La dentellièrePascal Lainé (né en 1942)
Prix Goncourt 1974
Pomme est une fille tout ce qu'il y a de plus commun. Coiffeuse ou plutôt shampouineuse dans un petit village du Nord, elle est une fille de rencontre à laquelle on s'attache le temps d'une soirée ou de quelques jours. La beauté et la paix que l'on peut trouver chez elle s'apparente à de la fadeur. Et pourtant, elle a la justesse des gestes, une présence rassurante et dense, un sens pratique apaisant même si elle n'a pas le pouvoir d'exprimer ses émotions. Sa mère crémière et occasionnellement catin lui ressemble et toutes deux s'entendent à merveille ayant le même jugement sur les hommes qui ont des montres et des chevalières en or et des gros carnets de chèques « qui leur permettent d'éventrer les filles pendant que leurs femmes se ménopausent tout doucement à la maison… » Sa mère est sa seule confidente, le seul témoin de sa vie diaphane, le seul juge dont elle sait interpréter les silences.
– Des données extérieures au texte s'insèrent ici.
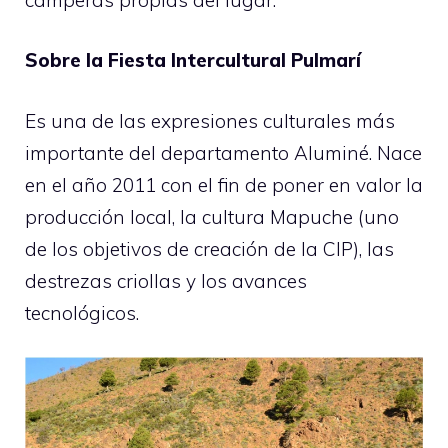
Sobre la Fiesta Intercultural Pulmarí
Es una de las expresiones culturales más
importante del departamento Aluminé. Nace
en el año 2011 con el fin de poner en valor la
producción local, la cultura Mapuche (uno
de los objetivos de creación de la CIP), las
destrezas criollas y los avances
tecnológicos.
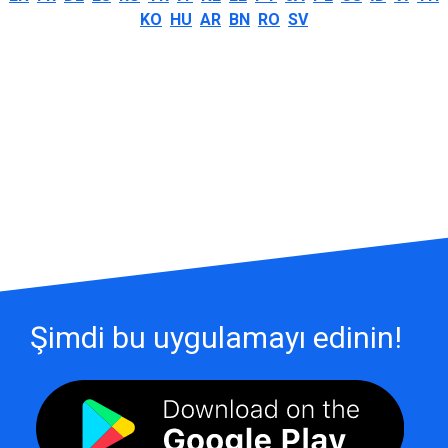
KO
HU
AR
BN
RO
SV
Şimdi bu uygulamayı edinin!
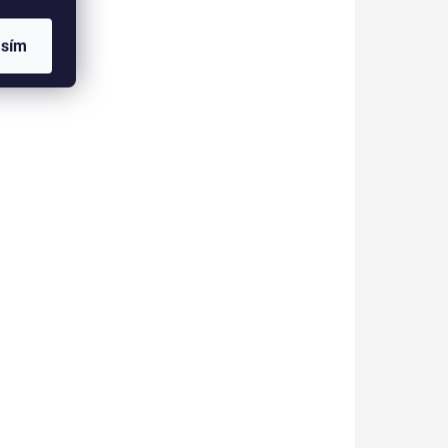
d 36W
1 090 Kč
asím
901 Kč bez DPH
Do košíku
Sada fréz Personal Care set
pro kompletní manikůru
přírodních nehtů.
 UV
velký
o se
ské
áte
 před
450361
450352
 pro
volbou.
..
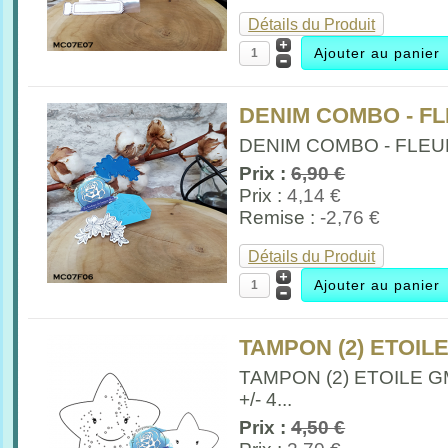
Détails du Produit
DENIM COMBO - F
DENIM COMBO - FLEUR 
Prix :
6,90 €
Prix :
4,14 €
Remise :
-2,76 €
Détails du Produit
TAMPON (2) ETOIL
TAMPON (2) ETOILE G
+/- 4...
Prix :
4,50 €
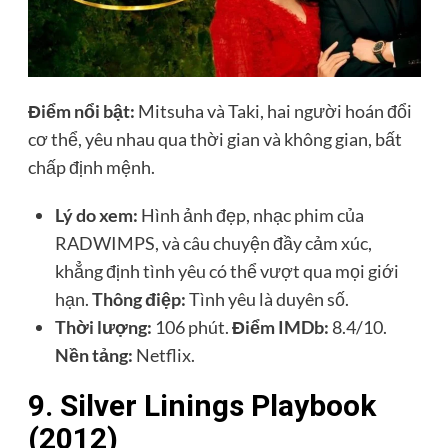
Điểm nổi bật:
Mitsuha và Taki, hai người hoán đổi
cơ thể, yêu nhau qua thời gian và không gian, bất
chấp định mệnh.
Lý do xem:
Hình ảnh đẹp, nhạc phim của
RADWIMPS, và câu chuyện đầy cảm xúc,
khẳng định tình yêu có thể vượt qua mọi giới
hạn.
Thông điệp:
Tình yêu là duyên số.
Thời lượng:
106 phút.
Điểm IMDb:
8.4/10.
Nền tảng:
Netflix.
9. Silver Linings Playbook
(2012)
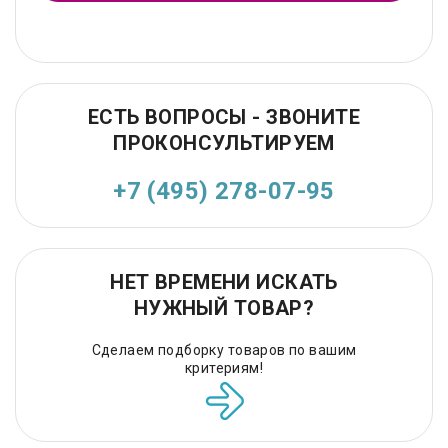
ЕСТЬ ВОПРОСЫ - ЗВОНИТЕ
ПРОКОНСУЛЬТИРУЕМ
+7 (495) 278-07-95
НЕТ ВРЕМЕНИ ИСКАТЬ
НУЖНЫЙ ТОВАР?
Сделаем подборку товаров по вашим
критериям!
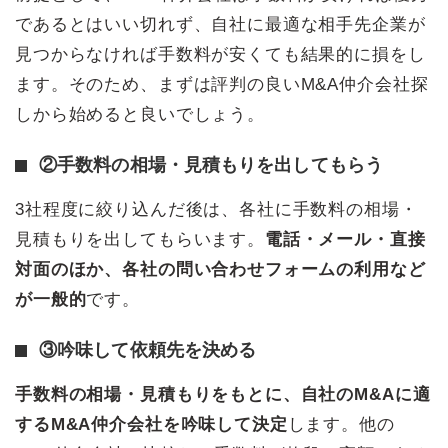
であるとはいい切れず、自社に最適な相手先企業が
見つからなければ手数料が安くても結果的に損をし
ます。そのため、まずは評判の良いM&A仲介会社探
しから始めると良いでしょう。
②手数料の相場・見積もりを出してもらう
3社程度に絞り込んだ後は、各社に手数料の相場・
見積もりを出してもらいます。
電話・メール・直接
対面のほか、各社の問い合わせフォームの利用など
が一般的
です。
③吟味して依頼先を決める
手数料の相場・見積もりをもとに、自社のM&Aに適
するM&A仲介会社を吟味して決定
します。他の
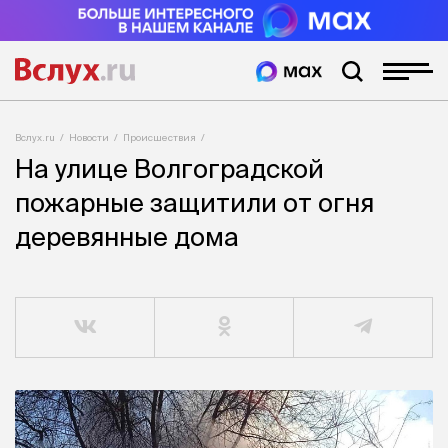
Вслух.ru
Новости
Происшествия
На улице Волгоградской
пожарные защитили от огня
деревянные дома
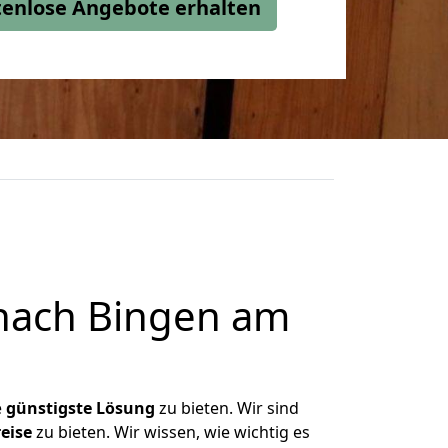
stenlose Angebote erhalten
 nach Bingen am
e
günstigste
Lösung
zu bieten. Wir sind
eise
zu bieten. Wir wissen, wie wichtig es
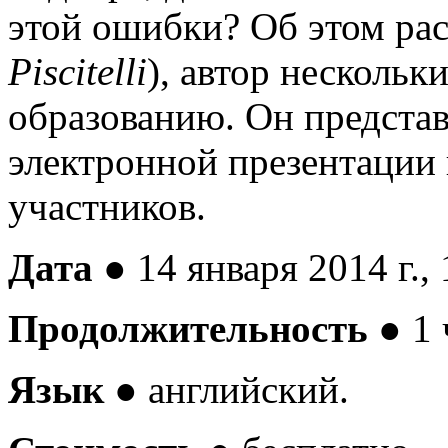
этой ошибки? Об этом ра
Piscitelli
), автор нескольк
образованию. Он представ
электронной презентации 
участников.
Дата ●
14 января 2014 г.,
Продолжительность
●
1 
Язык
●
английский.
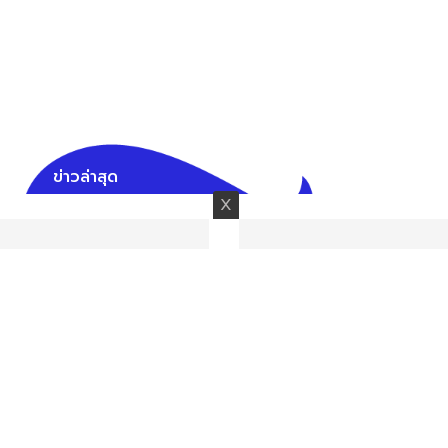
ข่าวล่าสุด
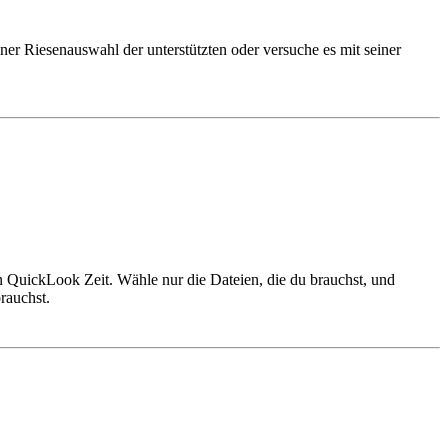
r Riesenauswahl der unterstützten oder versuche es mit seiner
in QuickLook Zeit. Wähle nur die Dateien, die du brauchst, und
brauchst.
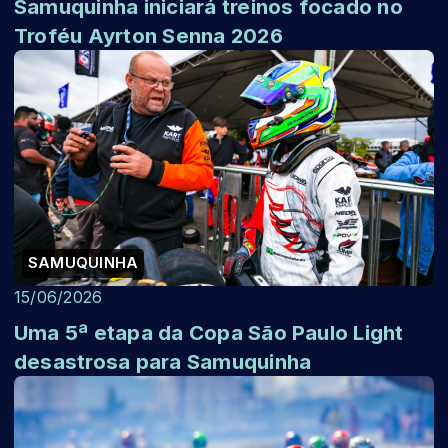
Samuquinha iniciará treinos focado no
Troféu Ayrton Senna 2026
SAMUQUINHA
15/06/2026
Uma 5ª etapa da Copa São Paulo Light
desastrosa para Samuquinha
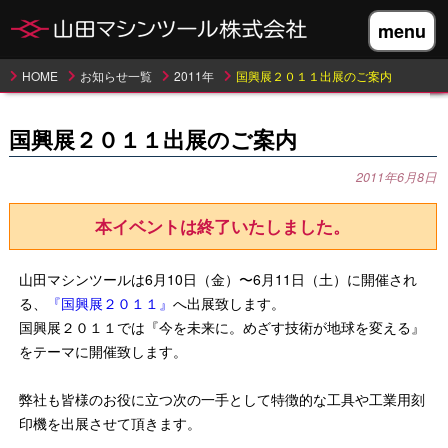
menu
HOME
お知らせ一覧
2011年
国興展２０１１出展のご案内
国興展２０１１出展のご案内
2011年6月8日
本イベントは終了いたしました。
山田マシンツールは6月10日（金）〜6月11日（土）に開催され
る、
『国興展２０１１』
へ出展致します。
国興展２０１１では『今を未来に。めざす技術が地球を変える』
をテーマに開催致します。
弊社も皆様のお役に立つ次の一手として特徴的な工具や工業用刻
印機を出展させて頂きます。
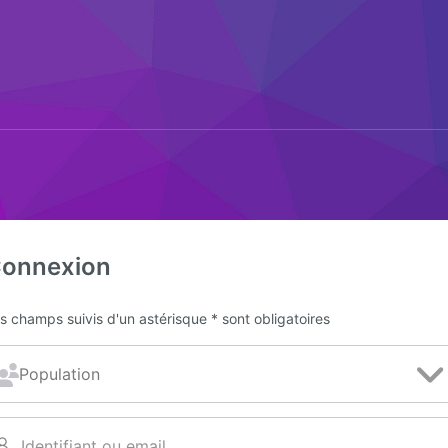
onnexion
s champs suivis d'un astérisque * sont obligatoires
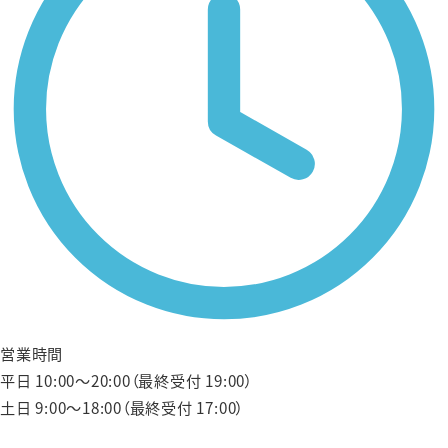
営業時間
平日 10:00〜20:00（最終受付 19:00）
土日 9:00〜18:00（最終受付 17:00）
La principale force de Pomme c'est de n'être pas apte à se blesser d'un événement qui normalement touche :
« Elle est de ces arbustes qui trouvent toute leur terre dans la fissure d'un mur, dans l'interstice entre deux pavés et c'est de sa végétalité qu'elle tient une vigueur paradoxale. »
Pomme, dix huit ans, est ronde d'une rondeur posée comme son prénom le dit, ronde et rose. Elle n'a pas à provoquer, elle n'a pas à s'offrir :
« Elle est naturellement offerte comme à cette âge les filles dont le corps n'a pas encore rajusté ses allures à toutes les éventualités…C'est le miraculeux instant de la vie où même les plus laides gamines resplendissent un peu du désir qui les traverse, qui se cherche en elles et que nulle connivence n'a su réduire. »
Amie un temps de Marylène sa collègue du salon de coiffure, elle admire le physique de celle-ci. Vivant ensemble dans un studio, Pomme a le loisir d'être confrontée à la nudité souveraine et princière de Marylène :
« Poitrine abondante, mais ferme, elle est somptueuse, orientale, moelleusement sculpturale, ripolinée d'huile solaire…Le style de Marylène c'est Juan-les Pins, les chemisettes transparentes et le relief du slip sous le pantalon… ». Tout ce que Pomme n'est pas !
Puis c'est la rencontre avec Aimery, un étudiant désargenté qui en fait sa maîtresse. . Pomme sait qu'elle n'est pas celle que Aimery attendait quoiqu'il la surnomme
la dentellière de par la grâce de ses mouvements. Ce qui domine leur rencontre, c'est le silence :
« Il y avait quelque chose de poignant dans ce silence qui vivait à côté de lui. Exprimait-il seulement, mais avec une impressionnante, une presque brutale ingénuité, que les âmes sont des univers inéluctablement parallèles, où les embrassements, les fusions les plus intimes ne révèlent que le désir à jamais inassouvi d'une vraie rencontre ? »
Aimery souffre aussi de sa médiocrité personnelle et du silence et de la servilité de Pomme dont la quasi inexistence a un poids formidable. Paradoxalement, la présence de Pomme le fruste de son besoin d'elle. Car Pomme « est de ces âmes qui ne font aucun signe mais qu'il faut patiemment interroger, sur lesquelles il faut savoir poser le regard…Elles savent qu'elles sont de pauvres filles. Mais pauvres seulement de ce qu'on n'a pas voulu découvrir en elles. »
Aimery et Pomme iront-ils au bout du chemin qui semble s'ouvrir devant eux ? La force apparente de Pomme ne cèlerait-elle pas une faiblesse qui lui aurait été révélée par la fréquentation d'Aimery ? La suite de ce très beau et original roman baigne dans un érotisme léger et subtil mais in fine tragique et sans issue. le style est travaillé et parfaitement sculpté et le lecteur est pris à témoin comme faisant partie de l'histoire. Un petit joyau épuré de 175 pages.